• _TESTO_:
* * * *
Penso che ad un livello immediato, “Nuvole in viaggio” sia musicalmente il brano più “catchy” che abbiamo mai scritto. Pensa che proprio per questo era stato escluso dal nostro set in attesa eventualmente di rimodellarlo radicalmente. Quando poi, lo abbiamo, un po’ casualmente, ripescato ci è piaciuto tantissimo proprio come lo avevamo scritto e arrangiato all’inizio. Abbiamo deciso così di rendergli merito e di pubblicarlo come singolo, quasi come se avesse bisogno di un riscatto. Beh direi che se lo è preso ampiamente, e, ad oggi, è il nostro brano più ascoltato. Anche live viene accolto molto bene. Probabilmente anche la contrapposizione tra un arrangiamento cosi easy listening e la crudezza del testo, che parla di frustrazione, disagio, incomunicabilità, può avergli dato appeal.
La vostra musica è molto “materica”, nel senso che usate strumenti e suoni in modo quasi fisico. Quanto è importante per voi l’aspetto tattile e concreto della vostra musica, anche in studio?
Nonostante una parte del nostro set sia elettronico, la nostra musica è una musica suonata. Il feticismo per gli strumenti analogici, la ricerca del suono, che è stata lunga e avventurosa, attraverso l’uso di artifici anche artigianali, racconta del nostro bisogno di possedere e manipolare ciò che produce suono. Usare pedali analogici da chitarra per modulare il suono dei synth o la chitarra stessa, non come uno strumento da virtuosi ma come un mezzo di mera produzione sonora o le seconde voci come testimonianze disturbanti dell’inconscio, definiscono il nostro concetto di brano come “materia musicale”. In questa ottica anche lo studio di registrazione diventa uno strumento al servizio del pezzo. E’ anche per questo che non ci siamo mai posti limiti particolari sulla lunghezza dei pezzi.
Siete nati dalle ceneri della band alternative rock Desad. Quanto è rimasto di quella esperienza nel progetto Mondocane!?
* * * *
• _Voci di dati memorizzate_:

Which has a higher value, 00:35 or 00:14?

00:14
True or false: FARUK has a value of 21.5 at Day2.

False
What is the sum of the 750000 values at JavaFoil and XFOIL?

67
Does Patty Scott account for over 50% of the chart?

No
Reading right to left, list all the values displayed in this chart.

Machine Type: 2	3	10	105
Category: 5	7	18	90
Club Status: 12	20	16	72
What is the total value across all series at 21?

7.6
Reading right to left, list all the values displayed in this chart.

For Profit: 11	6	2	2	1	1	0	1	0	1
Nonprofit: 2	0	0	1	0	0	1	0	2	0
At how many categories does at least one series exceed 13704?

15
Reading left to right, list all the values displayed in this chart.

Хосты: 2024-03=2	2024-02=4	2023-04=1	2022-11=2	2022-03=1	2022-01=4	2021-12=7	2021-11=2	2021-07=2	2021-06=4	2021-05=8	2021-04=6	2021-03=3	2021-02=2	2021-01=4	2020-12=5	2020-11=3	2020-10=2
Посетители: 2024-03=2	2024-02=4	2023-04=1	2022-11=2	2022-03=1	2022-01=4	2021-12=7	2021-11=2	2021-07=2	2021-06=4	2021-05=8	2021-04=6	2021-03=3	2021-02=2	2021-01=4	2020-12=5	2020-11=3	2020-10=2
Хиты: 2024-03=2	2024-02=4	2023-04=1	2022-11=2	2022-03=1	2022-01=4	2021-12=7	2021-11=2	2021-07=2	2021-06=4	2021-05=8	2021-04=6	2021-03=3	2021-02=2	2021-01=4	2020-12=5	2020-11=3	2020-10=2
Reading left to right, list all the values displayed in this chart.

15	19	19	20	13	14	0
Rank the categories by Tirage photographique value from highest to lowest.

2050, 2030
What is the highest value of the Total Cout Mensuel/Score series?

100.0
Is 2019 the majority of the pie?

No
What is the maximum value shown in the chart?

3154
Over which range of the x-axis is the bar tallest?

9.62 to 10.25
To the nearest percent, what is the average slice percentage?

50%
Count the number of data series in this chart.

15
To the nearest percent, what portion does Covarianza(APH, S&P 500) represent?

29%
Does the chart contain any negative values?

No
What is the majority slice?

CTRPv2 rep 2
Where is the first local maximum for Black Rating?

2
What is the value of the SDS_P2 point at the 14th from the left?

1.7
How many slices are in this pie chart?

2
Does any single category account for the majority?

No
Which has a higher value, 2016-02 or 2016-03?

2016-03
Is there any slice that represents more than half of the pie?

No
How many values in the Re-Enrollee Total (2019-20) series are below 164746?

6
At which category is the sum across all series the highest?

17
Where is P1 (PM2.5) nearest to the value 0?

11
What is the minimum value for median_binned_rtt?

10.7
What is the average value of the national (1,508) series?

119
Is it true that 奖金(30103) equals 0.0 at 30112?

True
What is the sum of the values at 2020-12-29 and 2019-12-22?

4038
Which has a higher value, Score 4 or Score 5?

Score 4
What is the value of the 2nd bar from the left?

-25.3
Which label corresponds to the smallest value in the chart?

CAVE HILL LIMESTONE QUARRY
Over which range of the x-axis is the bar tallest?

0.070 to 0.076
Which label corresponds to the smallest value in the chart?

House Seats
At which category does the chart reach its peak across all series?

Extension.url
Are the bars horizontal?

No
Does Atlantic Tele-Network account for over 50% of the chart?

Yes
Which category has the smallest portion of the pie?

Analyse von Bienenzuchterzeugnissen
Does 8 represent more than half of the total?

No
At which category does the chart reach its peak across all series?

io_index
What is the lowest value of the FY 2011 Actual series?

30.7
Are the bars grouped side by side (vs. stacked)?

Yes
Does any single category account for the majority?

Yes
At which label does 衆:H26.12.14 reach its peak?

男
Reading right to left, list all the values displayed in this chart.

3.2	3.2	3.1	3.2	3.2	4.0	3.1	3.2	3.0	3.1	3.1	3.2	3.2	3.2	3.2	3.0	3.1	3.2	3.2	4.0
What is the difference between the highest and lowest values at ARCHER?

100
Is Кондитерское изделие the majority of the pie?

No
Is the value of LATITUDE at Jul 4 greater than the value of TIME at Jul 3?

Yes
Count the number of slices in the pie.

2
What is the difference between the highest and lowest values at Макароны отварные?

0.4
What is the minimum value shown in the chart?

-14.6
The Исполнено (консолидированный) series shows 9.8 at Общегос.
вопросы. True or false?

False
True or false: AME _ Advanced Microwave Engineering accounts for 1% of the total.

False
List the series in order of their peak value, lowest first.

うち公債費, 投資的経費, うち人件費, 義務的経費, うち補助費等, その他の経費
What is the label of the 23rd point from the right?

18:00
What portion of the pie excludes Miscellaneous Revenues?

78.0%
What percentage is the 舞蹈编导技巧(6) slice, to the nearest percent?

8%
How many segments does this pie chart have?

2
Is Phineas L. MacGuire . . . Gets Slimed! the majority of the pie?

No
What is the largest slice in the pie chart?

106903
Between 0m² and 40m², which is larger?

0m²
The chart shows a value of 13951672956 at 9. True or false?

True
* * * *
• _CONSEGNA_:
Riscrivi la parte del testo da “La vostra musica è” a “anche in studio?”, con “sensoriale” al posto di “tattile”.

• _RISPOSTA_:
La vostra musica è molto “materica”, nel senso che usate strumenti e suoni in modo quasi fisico. Quanto è importante per voi l’aspetto sensoriale e concreto della vostra musica, anche in studio?